Significativa la testimonianza, riportata nel libro di Bonanno, del “compagno” Giosuè Zappalà: «Gli insediamenti furono vissuti con grande entusiasmo e costituirono per noi protagonisti dei veri e propri giorni di festa in cui potevamo manifestare la libertà che per tanti anni ci era stata negata. Le terre, i cui proprietari erano ricchi borghesi e aristocratici, spesso si trovavano in condizioni precarie, erano difficilmente produttive e necessitavano di grandi lavori di aratura, semina e manutenzione. Noi braccianti, perciò, con grande impegno e dedizione, spinti, oltre che dalla passione per il nostro lavoro, anche e soprattutto dalle condizioni di vita misere di quei tempi, ci occupammo, fin quando ci fu concesso, dell’opera di bonifica. Erano terre che di fatto costituivano per moltissimi l’unica fonte di reddito disponibile».

Tali iniziative, innestatesi nel corso del processo di riforma agraria che portò al superamento del sistema di governo delle terre sino ad allora vigente, condussero però a risultati contraddittori, poiché alcuni contadini ottennero terre produttive mentre altri terre scadenti.

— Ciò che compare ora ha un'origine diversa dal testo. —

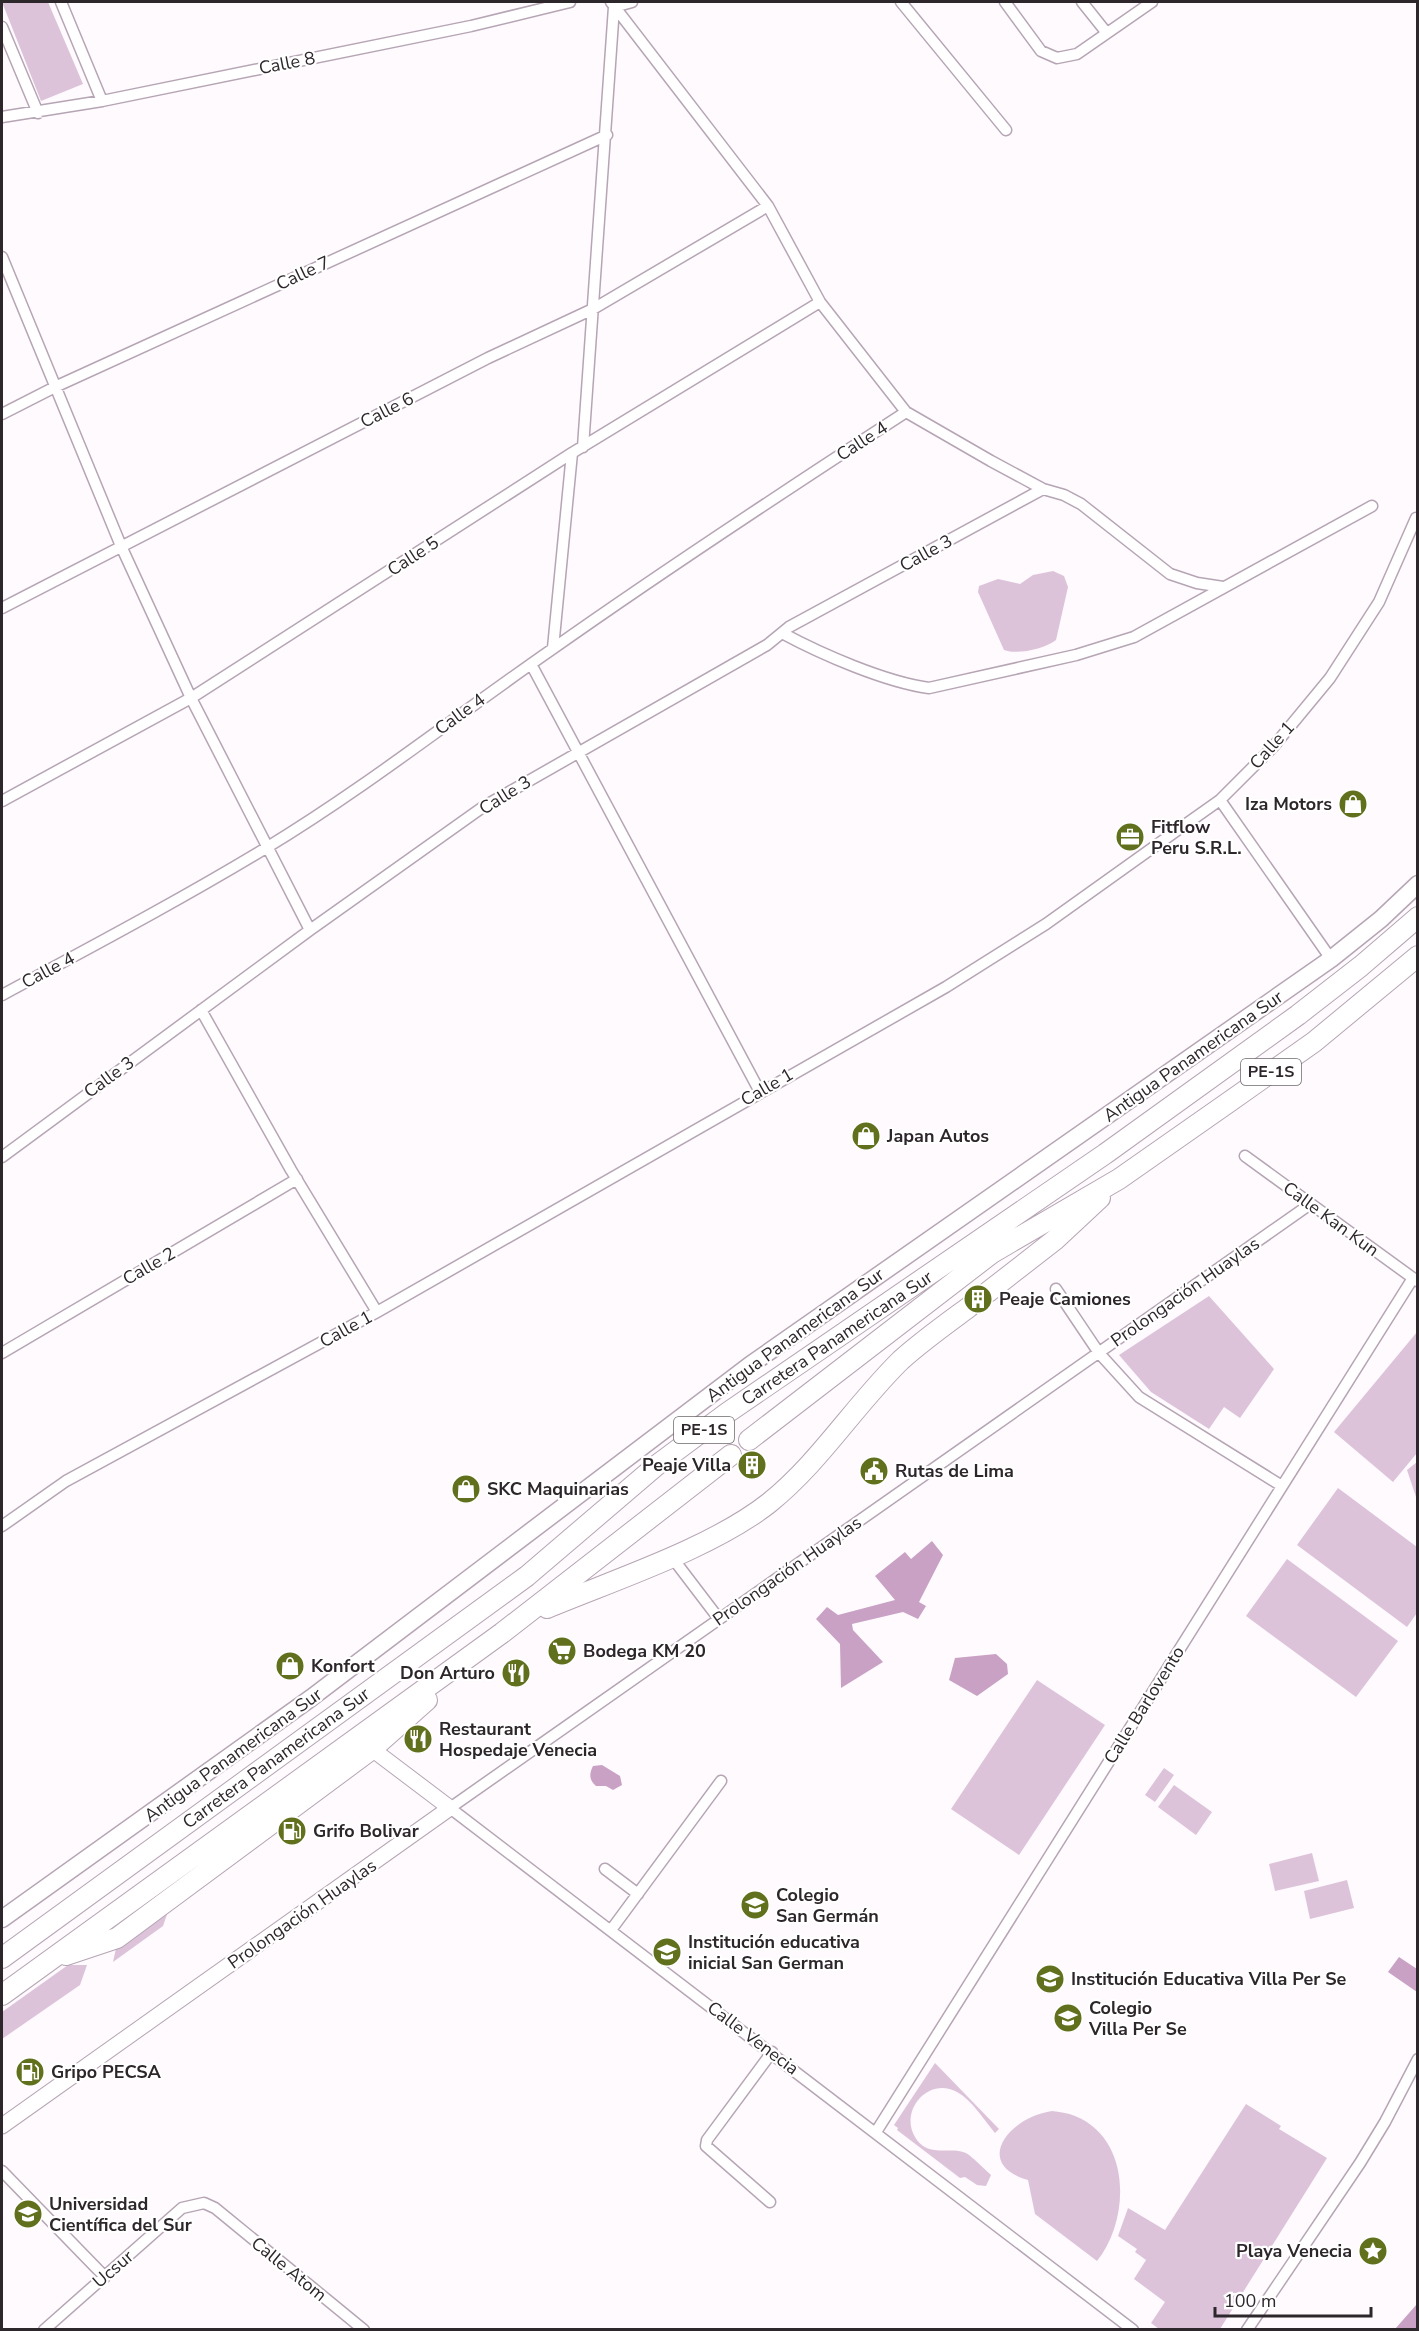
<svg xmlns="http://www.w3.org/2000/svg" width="1419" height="2331" font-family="'Nunito Sans',sans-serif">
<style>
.green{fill:#ddc3da}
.water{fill:#c9a1c5}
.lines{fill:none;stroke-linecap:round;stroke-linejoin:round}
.street-casing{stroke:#b6a5b4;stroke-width:13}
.secondary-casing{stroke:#b6a5b4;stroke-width:17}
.primary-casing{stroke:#b6a5b4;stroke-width:19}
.highway-casing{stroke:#b6a5b4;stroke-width:22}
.street{stroke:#fff;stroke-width:10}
.secondary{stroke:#fff;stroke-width:15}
.primary{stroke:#fff;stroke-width:16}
.highway{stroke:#fff;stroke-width:20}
.labels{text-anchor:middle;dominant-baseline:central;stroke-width:4.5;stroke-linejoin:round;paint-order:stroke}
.shield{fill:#fff;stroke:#6c686b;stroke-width:1.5}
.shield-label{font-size:16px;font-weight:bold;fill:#2d272c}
.street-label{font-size:18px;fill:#2d272c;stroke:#fff}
.poi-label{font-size:18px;font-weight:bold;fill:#2d272c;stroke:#fff;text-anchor:start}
</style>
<rect width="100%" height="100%" fill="#fefafd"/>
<path class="green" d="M2,2H48L83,84L41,101Z
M1053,571L1064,576L1068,587L1056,640C1044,649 1018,655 1004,650L978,592L979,586L998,579L1020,584L1033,575Z
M1209,1296L1274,1369L1240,1418L1224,1407L1209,1429L1151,1392L1119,1355Z
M1417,1332V1453L1393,1482L1334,1432Z
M1417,1462V1500L1407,1470Z
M1338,1488L1417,1547V1613L1407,1627L1297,1545Z
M1287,1559L1398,1641L1356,1697L1246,1616Z
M1037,1680L1105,1725L1019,1855L951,1809Z
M1164,1768L1174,1775L1155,1802L1145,1795Z
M1174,1785L1212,1812L1196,1835L1158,1807Z
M1312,1853L1319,1881L1275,1891L1269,1864Z
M1347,1880L1354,1908L1310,1919L1304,1891Z
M171,1903L163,1926L113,1962L117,1944Z
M68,1965H87L80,1985L2,2039V2012Z
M935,2063L999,2129L995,2133C984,2120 972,2100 957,2092C929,2076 899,2110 915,2137C928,2160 955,2144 969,2155C977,2161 983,2168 991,2175L986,2186L977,2185L965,2177L960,2178L897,2130L898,2128L894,2125Z
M1246,2104L1281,2126L1279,2129L1327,2158L1220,2329H1159L1151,2323L1165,2302L1134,2279L1146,2260L1135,2252L1137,2249L1118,2236L1128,2208L1165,2230Z
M1052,2111C1059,2112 1068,2113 1075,2116C1132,2139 1130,2220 1097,2261L1035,2214L1028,2180C972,2164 1009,2117 1052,2111Z"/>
<path class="water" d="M932,1541L943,1555L919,1602L926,1606L918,1619L903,1612L852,1624L853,1630L883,1662L841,1688L840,1644L816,1619L827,1607L838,1615L895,1600L875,1576L905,1552L911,1559Z
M996,1654L1007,1664L1008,1674L977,1696L949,1680L955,1658Z
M602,1765L620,1776L622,1785L613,1790L606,1786H596C589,1780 589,1774 593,1766Z
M1399,1957L1417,1969V1992L1388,1972Z
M1417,2304V2329H1395Z"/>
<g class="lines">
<g class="street-casing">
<path id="street" d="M61,2L102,101
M611,2L768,206L820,302L906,412L991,461L1043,489L1064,495L1081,504L1170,574L1197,583L1223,587
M901,2L1006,130
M1005,2L1041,51L1057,58L1077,54L1152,2
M1082,2L1106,32
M2,27L38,113
M2,117L102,101L471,26L570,2
M2,257L121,546L191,698L310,930
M2,414L57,386L607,135
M583,447L614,7L632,2
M2,608L488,358L593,309L768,206
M782,633C821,654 885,682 929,688L1076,655L1134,637L1372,506
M553,648L572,453
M531,664L760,1092
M1220,800L1331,959
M2,801L191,698L572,453L820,302
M2,995C91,947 180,900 266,848C365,788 456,716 551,650C667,568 786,490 906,412
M201,1010L291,1170L377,1312
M1245,1156L1417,1281
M2,1157L310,930L483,807L767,645L789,627L1043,489
M1056,1289L1099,1353L1139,1397L1282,1486
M2,1353L297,1179
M2,1526L66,1481L377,1312L946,987L1046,924L1172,834L1220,800L1273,747L1330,678L1379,602L1416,518
M671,1556L719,1619
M605,1869L638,1894
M611,1930L721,1781
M876,2132L1413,1278
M2,2171L105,2277
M770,2202L706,2146L707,2140L772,2052
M44,2330L182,2208L204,2203L215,2208L364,2330
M1133,2330L450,1808L1309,1205
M1247,2330L1360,2163L1385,2122L1418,2059"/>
</g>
<g class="secondary-casing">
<path id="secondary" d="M2,2126L450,1808L372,1749"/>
</g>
<g class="primary-casing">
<path id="primary" d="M2,1919L311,1698L750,1365L1331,959L1381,919L1418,884"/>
</g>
<g class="highway-casing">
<path id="highway" d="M988,1292L1056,1239L1100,1198
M749,1440L992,1253L1119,1179L1229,1102L1314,1042L1418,956
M547,1608C614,1580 712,1548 769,1503C820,1462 854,1406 901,1360C922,1341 946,1324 969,1307
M66,1955L117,1938L372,1749L427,1700
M2,1958L527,1576L657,1465L727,1413L1105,1154L1298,1015L1361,966L1418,917
M2,1995L502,1633L731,1455"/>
</g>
<use href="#street" class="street"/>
<use href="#secondary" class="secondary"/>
<use href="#primary" class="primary"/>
<use href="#highway" class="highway"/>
</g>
<defs>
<g id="shop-disc" transform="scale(1.5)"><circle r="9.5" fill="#60701c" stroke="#fff"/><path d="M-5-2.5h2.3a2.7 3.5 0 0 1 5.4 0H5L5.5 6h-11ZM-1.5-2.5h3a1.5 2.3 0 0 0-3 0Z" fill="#fff"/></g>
<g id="office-disc" transform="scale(1.5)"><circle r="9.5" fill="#60701c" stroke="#fff"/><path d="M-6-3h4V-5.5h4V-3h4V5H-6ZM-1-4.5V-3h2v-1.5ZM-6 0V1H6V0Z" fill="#fff"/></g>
<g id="building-disc" transform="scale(1.5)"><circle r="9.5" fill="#60701c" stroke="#fff"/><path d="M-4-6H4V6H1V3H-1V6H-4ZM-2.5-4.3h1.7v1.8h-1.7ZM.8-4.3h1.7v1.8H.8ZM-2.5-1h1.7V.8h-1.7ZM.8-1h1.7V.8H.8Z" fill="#fff"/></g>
<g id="civic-disc" transform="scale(1.5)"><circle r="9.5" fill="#60701c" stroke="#fff"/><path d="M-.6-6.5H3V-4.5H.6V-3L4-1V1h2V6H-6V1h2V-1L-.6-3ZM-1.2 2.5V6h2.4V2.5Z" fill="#fff"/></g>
<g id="supermarket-disc" transform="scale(1.5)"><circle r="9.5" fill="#60701c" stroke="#fff"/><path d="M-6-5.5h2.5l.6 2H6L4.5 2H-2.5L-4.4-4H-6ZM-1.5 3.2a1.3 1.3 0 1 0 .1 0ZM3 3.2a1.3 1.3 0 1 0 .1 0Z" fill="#fff"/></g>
<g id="restaurant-disc" transform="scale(1.5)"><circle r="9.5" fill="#60701c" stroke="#fff"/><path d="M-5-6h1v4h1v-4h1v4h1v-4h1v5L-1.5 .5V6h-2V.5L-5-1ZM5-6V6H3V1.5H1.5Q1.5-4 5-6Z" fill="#fff"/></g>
<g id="fuel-disc" transform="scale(1.5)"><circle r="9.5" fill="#60701c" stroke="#fff"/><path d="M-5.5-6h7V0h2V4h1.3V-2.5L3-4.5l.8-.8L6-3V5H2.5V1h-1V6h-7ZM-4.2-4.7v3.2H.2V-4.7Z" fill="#fff"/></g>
<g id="school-disc" transform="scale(1.5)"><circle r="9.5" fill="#60701c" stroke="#fff"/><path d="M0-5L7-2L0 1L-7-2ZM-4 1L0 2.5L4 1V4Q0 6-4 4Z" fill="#fff"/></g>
<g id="university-disc" transform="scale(1.5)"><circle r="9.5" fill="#60701c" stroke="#fff"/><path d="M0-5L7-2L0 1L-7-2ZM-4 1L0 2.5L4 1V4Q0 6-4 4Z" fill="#fff"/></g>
<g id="sight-disc" transform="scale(1.5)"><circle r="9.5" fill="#60701c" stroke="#fff"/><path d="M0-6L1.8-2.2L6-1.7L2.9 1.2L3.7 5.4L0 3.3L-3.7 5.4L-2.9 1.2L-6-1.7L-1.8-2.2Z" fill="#fff"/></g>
</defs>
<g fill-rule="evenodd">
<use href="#shop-disc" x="1353" y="804"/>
<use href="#office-disc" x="1130" y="837"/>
<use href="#shop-disc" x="866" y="1136"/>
<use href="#building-disc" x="978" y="1299"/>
<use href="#building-disc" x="752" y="1465"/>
<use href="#civic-disc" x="874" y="1471"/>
<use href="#shop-disc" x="466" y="1489"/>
<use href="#supermarket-disc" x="562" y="1651"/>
<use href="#shop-disc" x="290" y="1666"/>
<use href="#restaurant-disc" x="516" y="1673"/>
<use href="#restaurant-disc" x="418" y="1739"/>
<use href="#fuel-disc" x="292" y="1831"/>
<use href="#school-disc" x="755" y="1905"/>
<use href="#school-disc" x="667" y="1952"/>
<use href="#school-disc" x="1050" y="1979"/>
<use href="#school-disc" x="1068" y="2018"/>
<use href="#fuel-disc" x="30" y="2072"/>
<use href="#university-disc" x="28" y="2214"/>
<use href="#sight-disc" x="1373" y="2251"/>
</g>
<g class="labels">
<g class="shield">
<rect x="1241" y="1059" width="60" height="26" rx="4.5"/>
<rect x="674" y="1417" width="60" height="26" rx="4.5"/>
</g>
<g class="shield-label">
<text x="1271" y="1072">PE-1S</text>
<text x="704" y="1430">PE-1S</text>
</g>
<g class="street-label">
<text transform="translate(287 63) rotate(-11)">Calle 8</text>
<text transform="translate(303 273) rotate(-25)">Calle 7</text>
<text transform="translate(387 410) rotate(-27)">Calle 6</text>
<text transform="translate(862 441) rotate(-33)">Calle 4</text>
<text transform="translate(926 553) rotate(-29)">Calle 3</text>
<text transform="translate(413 556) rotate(-33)">Calle 5</text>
<text transform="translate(460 714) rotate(-36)">Calle 4</text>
<text transform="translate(1272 745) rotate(-48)">Calle 1</text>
<text transform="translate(505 795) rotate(-32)">Calle 3</text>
<text transform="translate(48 970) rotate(-28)">Calle 4</text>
<text transform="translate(1193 1056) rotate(-35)">Antigua Panamericana Sur</text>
<text transform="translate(109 1077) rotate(-36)">Calle 3</text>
<text transform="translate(767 1087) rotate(-30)">Calle 1</text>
<text transform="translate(1331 1219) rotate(36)">Calle Kan Kun</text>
<text transform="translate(149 1266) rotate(-30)">Calle 2</text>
<text transform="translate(1185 1292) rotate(-35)">Prolongación Huaylas</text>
<text transform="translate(346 1329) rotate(-29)">Calle 1</text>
<text transform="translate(795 1335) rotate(-36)">Antigua Panamericana Sur</text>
<text transform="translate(837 1338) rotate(-34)">Carretera Panamericana Sur</text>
<text transform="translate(787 1571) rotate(-35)">Prolongación Huaylas</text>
<text transform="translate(1144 1705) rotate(-58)">Calle Barlovento</text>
<text transform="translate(233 1755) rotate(-36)">Antigua Panamericana Sur</text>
<text transform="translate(276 1758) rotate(-36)">Carretera Panamericana Sur</text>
<text transform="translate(302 1914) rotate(-35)">Prolongación Huaylas</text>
<text transform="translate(753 2038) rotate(37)">Calle Venecia</text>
<text transform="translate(113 2269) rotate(-41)">Ucsur</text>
<text transform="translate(289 2269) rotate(39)">Calle Atom</text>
</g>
<g class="poi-label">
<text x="1332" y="804" text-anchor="end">Iza Motors</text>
<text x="1151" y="827">Fitflow<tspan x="1151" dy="21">Peru S.R.L.</tspan></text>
<text x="887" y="1136">Japan Autos</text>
<text x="999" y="1299">Peaje Camiones</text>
<text x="731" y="1465" text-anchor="end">Peaje Villa</text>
<text x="895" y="1471">Rutas de Lima</text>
<text x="487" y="1489">SKC Maquinarias</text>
<text x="583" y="1651">Bodega KM 20</text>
<text x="311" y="1666">Konfort</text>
<text x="495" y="1673" text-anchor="end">Don Arturo</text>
<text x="439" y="1729">Restaurant<tspan x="439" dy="21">Hospedaje Venecia</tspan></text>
<text x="313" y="1831">Grifo Bolivar</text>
<text x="776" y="1895">Colegio<tspan x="776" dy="21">San Germán</tspan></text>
<text x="688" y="1942">Institución educativa<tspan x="688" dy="21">inicial San German</tspan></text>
<text x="1071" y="1979">Institución Educativa Villa Per Se</text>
<text x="1089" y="2008">Colegio<tspan x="1089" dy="21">Villa Per Se</tspan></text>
<text x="51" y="2072">Gripo PECSA</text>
<text x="49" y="2204">Universidad<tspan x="49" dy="21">Científica del Sur</tspan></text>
<text x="1352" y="2251" text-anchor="end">Playa Venecia</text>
</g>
</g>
<rect width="1419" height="2331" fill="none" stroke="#2d272c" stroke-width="6"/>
<path d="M1215 2307v9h156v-9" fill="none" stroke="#2d272c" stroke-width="3"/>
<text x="1224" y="2307" font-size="18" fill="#2d272c" stroke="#ffffff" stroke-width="4.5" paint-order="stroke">100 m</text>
</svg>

Ciò acuì il clima di invidia e inimicizia tra i protagonisti di quelle lotte e condusse alla rottura definitiva della coesione e della solidarietà della categoria.

Ciò non toglie che queste iniziative e manifestazioni segnarono un passaggio molto importante nella storia politica, socio-economica e sindacale locale e posero le basi per la “conquista” del palazzo municipale nel 1956 con l’elezione di Peppino Pace, primo sindaco comunista di Biancavilla.